_Provided passage_:
Hannah Clarke Preston MacGoun RSW (1864–1913) was a Scottish artist and the first female to be elected a member of the Royal Society of Watercolourists. Stylistically she was termed a "social realist". As an illustrator she assumed the gender neutral name of H. C. Preston MacGoun.

==Life==

She was born in Edinburgh the youngest daughter of six children to the Rev. Robert William MacGoun (1813–1871) minister of Morningside Parish Church. and his wife Isabella Clarke of Comrie. Her father died when she was 7 years old and she moved with her mother and siblings to 5 Banner Place in Morningside.

She studied art at the Trustees Academy on Picardy Place in Edinburgh. She then did a study tour of Germany and Holland. She then began work, both as a book illustrator (specialising in children's books), and selling various small genre scenes.

She had a working relationship with Thomas Noble Foulis an Edinburgh printer and publisher.

In 1903 she was elected a member of the Royal Society of Watercolourists.

_Work request_: Quote the passage on Hannah Clarke Preston MacGoun word for word, beginning at "She was born" and ending after "printer and publisher.".

_Information shown_:

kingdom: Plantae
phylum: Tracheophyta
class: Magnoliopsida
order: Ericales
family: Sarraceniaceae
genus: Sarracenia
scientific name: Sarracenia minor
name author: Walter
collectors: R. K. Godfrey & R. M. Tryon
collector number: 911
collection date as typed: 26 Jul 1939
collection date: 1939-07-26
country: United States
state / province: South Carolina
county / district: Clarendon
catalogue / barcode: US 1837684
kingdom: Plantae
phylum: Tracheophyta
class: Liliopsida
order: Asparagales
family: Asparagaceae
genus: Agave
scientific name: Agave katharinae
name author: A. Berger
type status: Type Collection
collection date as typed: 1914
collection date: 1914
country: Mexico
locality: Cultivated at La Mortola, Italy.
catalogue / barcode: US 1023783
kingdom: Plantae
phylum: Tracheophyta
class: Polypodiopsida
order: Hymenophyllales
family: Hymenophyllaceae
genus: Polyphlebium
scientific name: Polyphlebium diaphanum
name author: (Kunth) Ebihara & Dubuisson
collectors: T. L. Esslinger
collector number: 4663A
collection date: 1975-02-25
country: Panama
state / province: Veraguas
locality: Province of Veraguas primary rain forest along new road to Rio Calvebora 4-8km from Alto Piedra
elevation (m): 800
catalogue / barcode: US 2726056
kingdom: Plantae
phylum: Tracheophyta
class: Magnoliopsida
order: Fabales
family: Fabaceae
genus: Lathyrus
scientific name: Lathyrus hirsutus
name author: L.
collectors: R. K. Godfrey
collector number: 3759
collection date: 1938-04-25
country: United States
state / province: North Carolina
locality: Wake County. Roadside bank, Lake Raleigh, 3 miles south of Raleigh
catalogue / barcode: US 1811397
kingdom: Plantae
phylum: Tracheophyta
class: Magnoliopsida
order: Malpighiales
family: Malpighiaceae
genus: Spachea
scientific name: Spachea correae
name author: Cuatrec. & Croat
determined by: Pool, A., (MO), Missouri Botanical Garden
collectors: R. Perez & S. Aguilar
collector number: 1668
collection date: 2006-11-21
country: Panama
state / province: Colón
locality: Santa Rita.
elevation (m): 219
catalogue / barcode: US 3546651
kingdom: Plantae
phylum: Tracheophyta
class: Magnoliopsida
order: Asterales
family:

_Your solution_:
She was born in Edinburgh the youngest daughter of six children to the Rev. Robert William MacGoun (1813–1871) minister of Morningside Parish Church. and his wife Isabella Clarke of Comrie. Her father died when she was 7 years old and she moved with her mother and siblings to 5 Banner Place in Morningside.

She studied art at the Trustees Academy on Picardy Place in Edinburgh. She then did a study tour of Germany and Holland. She then began work, both as a book illustrator (specialising in children's books), and selling various small genre scenes.

She had a working relationship with Thomas Noble Foulis an Edinburgh printer and publisher.